As Big Tech continues to pour billions a day into large language model training and infrastructure, the channel is still fishing around for a practical way to charge for the fruits of that spending. Pax8 has set its sights on a solution.
The cloud-based IT marketplace is building token-tracking capabilities into its MSP operations platform and working with Microsoft to deliver a multi-tenant control panel for the Copilot AI assistant, Craig Donovan, the company’s COO, told Channel Dive Thursday, after the annual Pax8 Beyond conference in Salt Lake City.
“Usage is probably going to be the predominant monetization strategy in the agentic world, but there's no good way for a partner to actually see the usage on anything they build,” Donovan said.
Billing for AI agents is one of several partner headaches Pax8 wants to alleviate in its platform. The company rolled out Managed Intelligence Provider and Managed Intelligence Services programs last week to beef up an agent marketplace it launched in October. In addition to simplifying billing for Microsoft 365 Copilot Business, ConnectWise Sidekick and Rewst RoboRewsty, Pax8 will offer AI assessment and consulting services and forward-deployed engineering expertise to its MSP clients. Pax8 also added a strategic operations layer to the platform to provide real-time account analytics, customer subscription updates, automated financial reporting and system integration specs.
The updates address specific MSP pain points while offering a coherent vision of the next phase of the IT services industry, according to Jessica Davis, principal analyst at Channel Dive sister company Omdia.
“Most MSPs are still early in figuring out how to package, price, govern and support agentic AI,” said Davis, who attended the Salt Lake City conference. “Pax8 is trying to give them a structured path into that market. The hard part will be execution, because building a vendor-agnostic agentic marketplace is complex. But Pax8 is putting the pieces in place and potentially paving the way for MSPs to create and sell their own agents as well.”
Pax8 is one of several vendors vying for the hearts, minds and business of the MSP. In the operations platform division, there are five big players jockeying for the pole position with professional services automation and remote monitoring and management offerings — ConnectWise, Kaseya, NinjaOne, N-able and HaloPSA. Most large distributors have also adopted platform strategies over the last two years, according to Omdia, as hyperscaler marketplaces have gained procurement traction.
The marketplace ecosystem has reshaped the channel as buying migrates to the cloud. Roughly 85% of partners route deals through TSD platforms maintained by Ingram Micro, TD Synnex, Pax8 and other large firms, Futurum Group Analyst Alex Smith noted in a March report.
Pax8 is moving beyond distribution to back-office automation and enablement with its managed intelligence model.
“This is a new form of pro serve that we’ve split into three paths,” Donovan told Channel Dive. “There are discovery services where we're standing up a team that can do a consultative effort with the end customer on behalf of a partner. We're building agent technology that we're using as part of our own consulting to help build better reports. And finally, if they truly need something custom, we're standing up build services where we create some custom workflows and products for the end customer on behalf of the partner.”

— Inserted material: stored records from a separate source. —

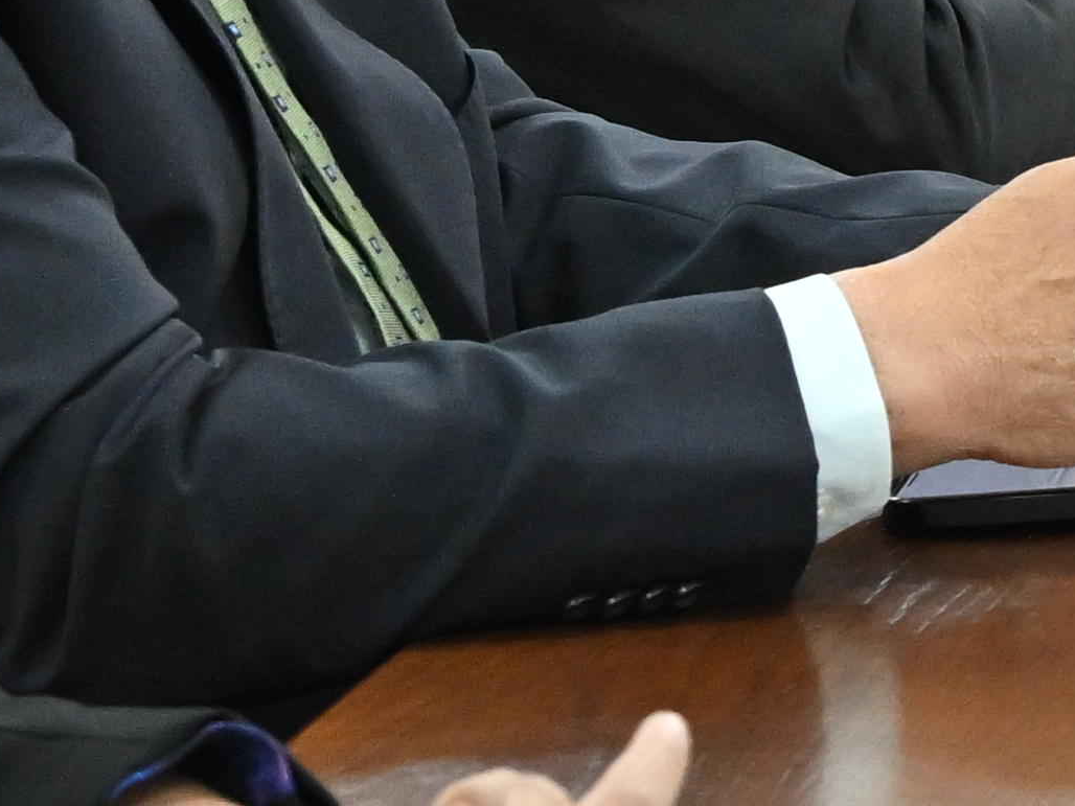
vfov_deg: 4.8
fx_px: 9596
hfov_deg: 6.0
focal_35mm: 309
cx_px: 3047
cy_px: -264
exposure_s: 1/250
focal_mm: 40
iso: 2000
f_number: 4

Breaking down the AI billing barrier is a tactical move that feeds a broader strategy, from an industry analyst perspective.
“Pax8 has one of the clearest visions among MSP ecosystem vendors for the next phase of the managed services business,” Davis said. “The Managed Intelligence Provider framing is not just a rebrand of the MSP model — it’s an argument that MSPs will increasingly move from managing infrastructure, subscriptions and support tickets to managing intelligent systems, agentic workflows and measurable business outcomes for SMB customers.”
The stakes are high. AI is refashioning the business of IT management along with the types of products and services on customer wish lists. MSPs are adapting internal processes as they reconfigure their offerings.
“AI will change not only what MSPs sell, but how they operate, how they price services and how they prove value to customers,” Davis said.
Amid mixed signals from customers lurks an existential threat to the industry, as AI infiltrates workflows through official and unsanctioned channels.
“Many MSPs are not yet hearing strong, explicit demand from SMB customers for AI services, but SMB customers are already experimenting with tools like ChatGPT and Claude,” Davis said.
“If MSPs do not help those customers use AI safely and strategically, AI-native service providers may enter the account first through workflow automation and agentic services, then expand into broader IT services over time,” she added. “For MSPs, the risk is not just missing a new service category — it is allowing a new class of competitor to move into the customer relationship from the AI side and eventually squeeze them in their core managed services business.”